7b. A point of order is a procedural matter concerning the running of the meeting. Often this will be that the Committee should move straight to a vote on this matter. Others may try to have members of the meeting banned from speaking on the grounds that they are biased, have undeclared interests, or were shot earlier. The moderator should judge each of these on their merits and how they’re likely to affect the tone and pace of the meeting.

8. Once there are no more points of information or order, the moderator calls for a vote on the guilt or innocence of the nomination. This is decided on a show of hands. Try to avoid counts or recounts if you can.

8a. If the nomination is found innocent, it cannot be tried again this session.

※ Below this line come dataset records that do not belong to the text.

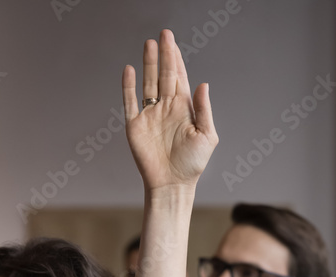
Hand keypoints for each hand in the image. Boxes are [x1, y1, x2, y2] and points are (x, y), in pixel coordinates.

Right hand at [122, 29, 217, 193]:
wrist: (172, 184)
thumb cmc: (193, 164)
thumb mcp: (207, 136)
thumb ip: (204, 110)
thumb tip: (203, 84)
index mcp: (184, 109)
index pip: (179, 77)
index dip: (176, 59)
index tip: (172, 41)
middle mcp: (166, 108)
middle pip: (163, 75)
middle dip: (164, 55)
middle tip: (163, 34)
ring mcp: (150, 115)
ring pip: (147, 83)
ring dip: (148, 64)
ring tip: (149, 44)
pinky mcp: (135, 125)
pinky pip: (130, 101)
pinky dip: (128, 86)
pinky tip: (130, 70)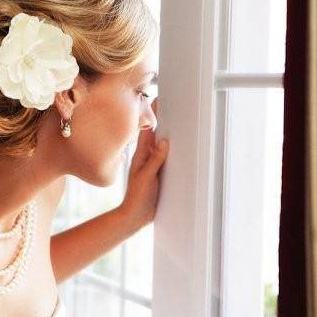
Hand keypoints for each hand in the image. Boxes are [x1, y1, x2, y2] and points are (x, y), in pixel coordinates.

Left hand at [117, 98, 168, 226]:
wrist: (135, 216)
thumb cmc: (137, 197)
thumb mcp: (146, 177)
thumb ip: (155, 160)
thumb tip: (164, 142)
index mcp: (141, 155)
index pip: (148, 130)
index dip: (153, 115)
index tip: (158, 100)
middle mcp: (147, 158)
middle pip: (157, 135)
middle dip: (164, 121)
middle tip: (173, 106)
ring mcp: (154, 166)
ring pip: (163, 146)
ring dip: (170, 135)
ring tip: (179, 121)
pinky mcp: (160, 175)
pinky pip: (168, 159)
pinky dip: (174, 152)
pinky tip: (181, 148)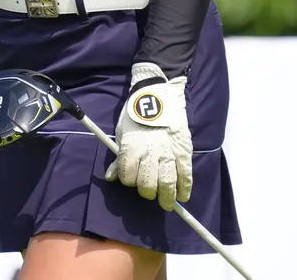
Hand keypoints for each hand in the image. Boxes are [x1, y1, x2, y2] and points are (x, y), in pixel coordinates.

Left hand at [104, 62, 192, 210]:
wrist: (157, 95)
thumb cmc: (134, 115)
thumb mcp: (121, 133)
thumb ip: (119, 158)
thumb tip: (111, 177)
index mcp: (132, 148)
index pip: (128, 177)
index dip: (128, 181)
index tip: (131, 179)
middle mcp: (150, 153)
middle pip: (147, 185)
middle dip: (146, 191)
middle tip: (148, 190)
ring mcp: (169, 153)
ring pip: (167, 184)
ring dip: (166, 197)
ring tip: (166, 202)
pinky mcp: (184, 151)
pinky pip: (186, 175)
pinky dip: (185, 188)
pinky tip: (183, 196)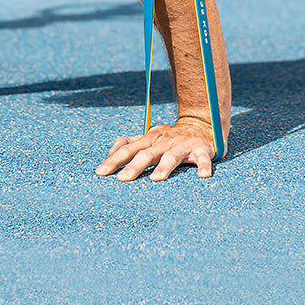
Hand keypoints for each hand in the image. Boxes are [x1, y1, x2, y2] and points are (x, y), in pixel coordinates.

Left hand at [96, 118, 220, 180]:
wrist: (201, 124)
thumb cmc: (170, 137)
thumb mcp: (149, 138)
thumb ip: (130, 144)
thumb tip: (110, 152)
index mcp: (150, 139)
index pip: (129, 149)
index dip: (114, 160)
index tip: (100, 173)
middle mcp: (164, 141)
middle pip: (147, 153)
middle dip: (134, 166)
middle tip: (122, 180)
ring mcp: (183, 145)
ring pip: (172, 156)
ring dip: (164, 167)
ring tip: (156, 179)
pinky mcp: (201, 150)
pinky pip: (203, 158)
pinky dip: (204, 166)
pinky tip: (203, 176)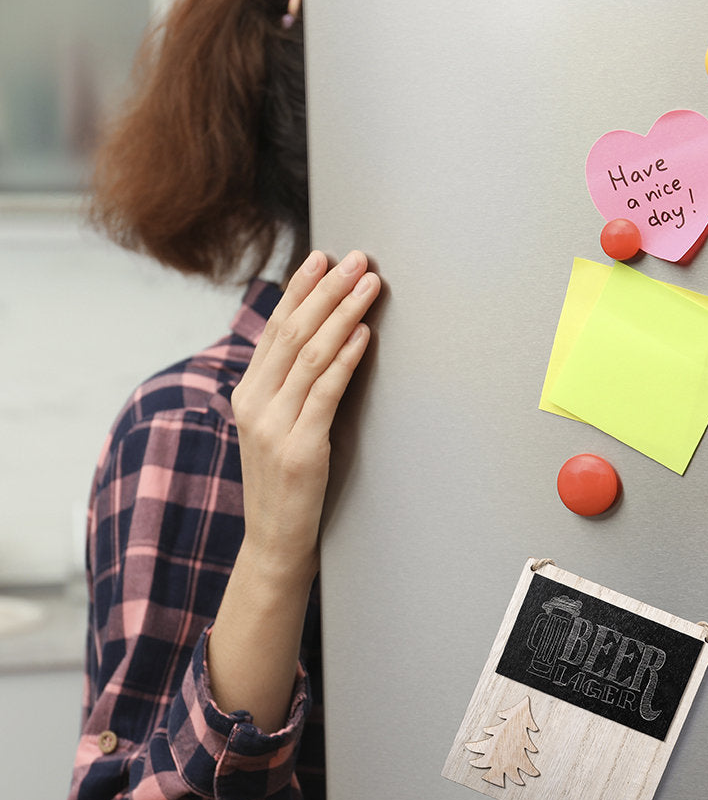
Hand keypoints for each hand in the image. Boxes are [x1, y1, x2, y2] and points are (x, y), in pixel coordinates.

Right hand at [230, 249, 380, 583]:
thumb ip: (288, 389)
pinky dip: (346, 359)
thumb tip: (321, 343)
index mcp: (246, 393)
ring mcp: (274, 426)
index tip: (322, 258)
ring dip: (343, 313)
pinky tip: (363, 335)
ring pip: (310, 355)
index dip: (300, 290)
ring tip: (368, 284)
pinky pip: (325, 393)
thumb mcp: (277, 428)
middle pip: (292, 332)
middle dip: (326, 290)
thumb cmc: (286, 483)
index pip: (274, 328)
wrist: (274, 542)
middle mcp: (254, 403)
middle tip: (355, 257)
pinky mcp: (300, 450)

8b. If the nomination is found guilty, it is declared to have been taken out and shot. No further action is taken against them: no ridicule, and absolutely nothing physical. Some moderators choose to ban any persons shot from speaking in the rest of the session, but that is generally considered bad form and also cuts off many potential sources of humour. Some groups choose to make up imaginative punishments for their victims; this can be very funny or deeply tedious, so be careful.

8c. Each of the cases should last around five minutes.

8d. The PRC event as a whole should be fast-moving and ruthless. You should be aiming for a kill-rate around 85–90%. Clemency is a type of tangerine, not something that has anything to do with revolutionary committees.

9. At some point the moderator will find themselves on trial. This is inevitable. Don’t sweat it. It doesn’t mean they hate you. If the moderator is found guilty of crimes against the Revolution, it’s their call whether they should stand down and let someone else take over – but any replacement should know the rules of the PRC before taking the chair.

10. Once the PRC’s allotted time is over, the moderator thanks the audience for their good work in the name of the Revolution and declares that they will meet again in a month or a year. The Committee then disbands and, if not already there, goes to the bar.

The moderator has various important jobs: to make sure that all members of the audience get a fair crack of the whip, to make sure that debates don’t drag on or become hideously one-sided, to make sure that anyone shot is not the victim of any kind of retaliation and doesn’t get upset; not to hog the limelight; and to address all speakers as ‘Comrade [name]’.

Most importantly they should never forget their main job is to make the audience laugh and have a good time. The Committee should never get bogged down in bureaucracy, to-and-fro arguments over tedious or minor points, or personal score-settling. If it does, declare them all shot for slowing down the pace of the glorious Revolution and move on to the next case.

That’s it. Have fun. Long live the People’s Revolution!